• [SET EXERCISE]: Copy every line of the data below word for word, but leave the pictures out.

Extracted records
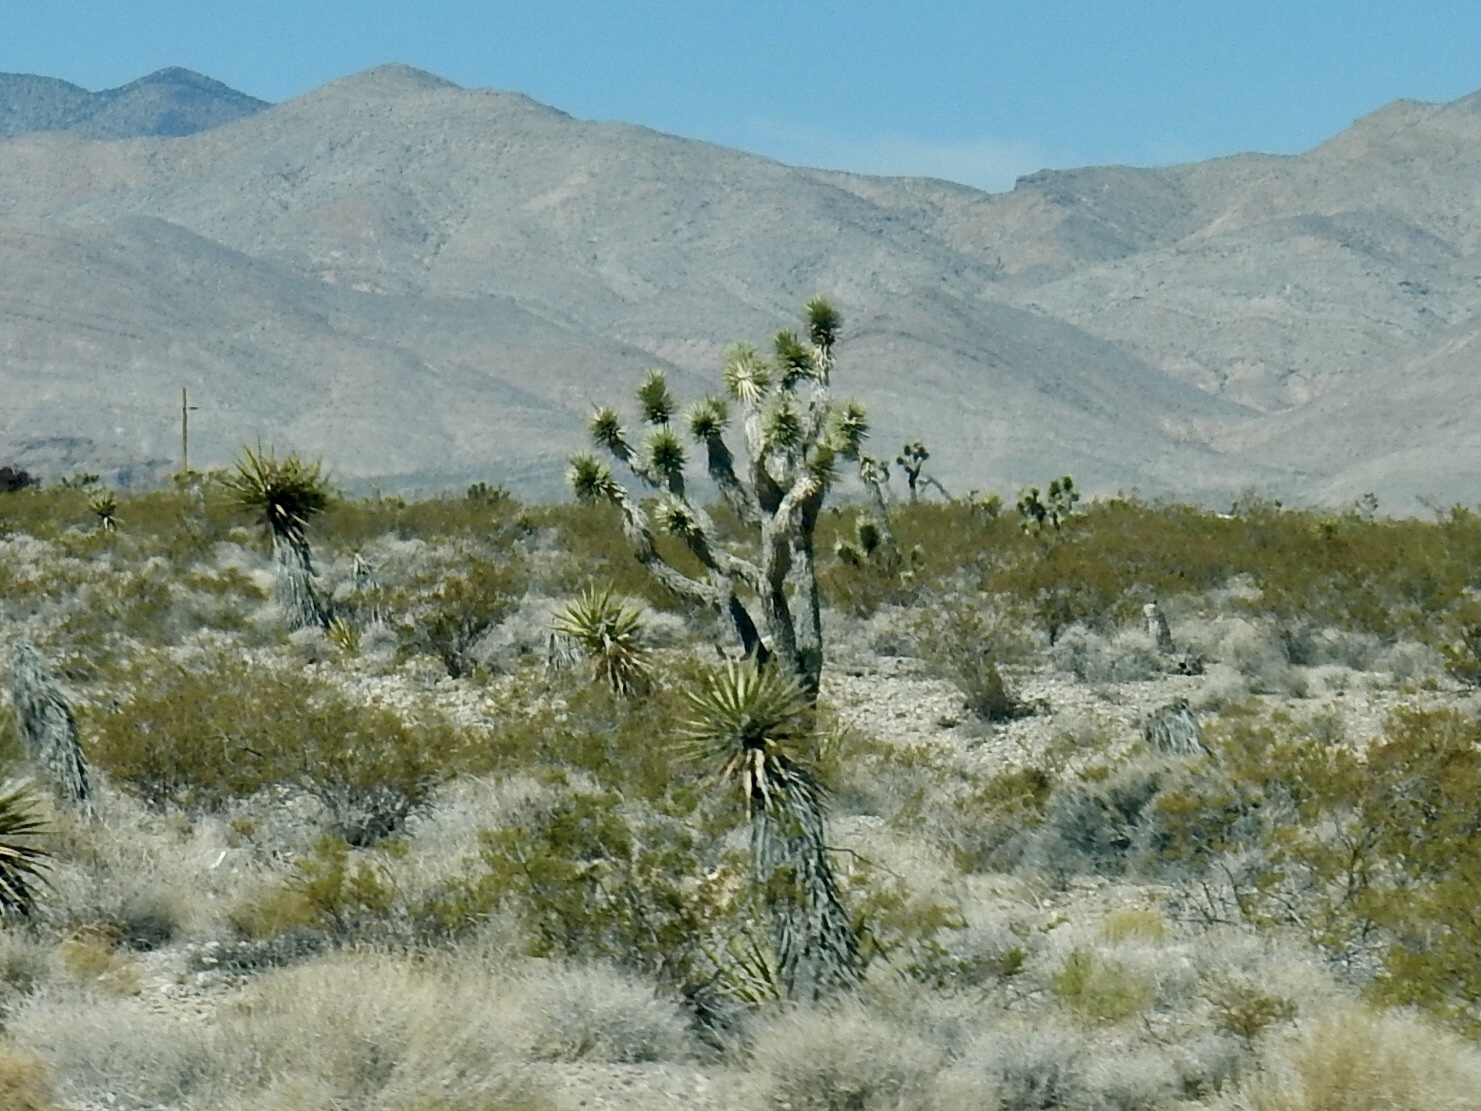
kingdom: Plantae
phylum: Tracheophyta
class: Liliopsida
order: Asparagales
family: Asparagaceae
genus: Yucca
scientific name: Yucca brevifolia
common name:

• [ANSWER TO THE EXERCISE]:
kingdom: Plantae
phylum: Tracheophyta
class: Liliopsida
order: Asparagales
family: Asparagaceae
genus: Yucca
scientific name: Yucca brevifolia
common name:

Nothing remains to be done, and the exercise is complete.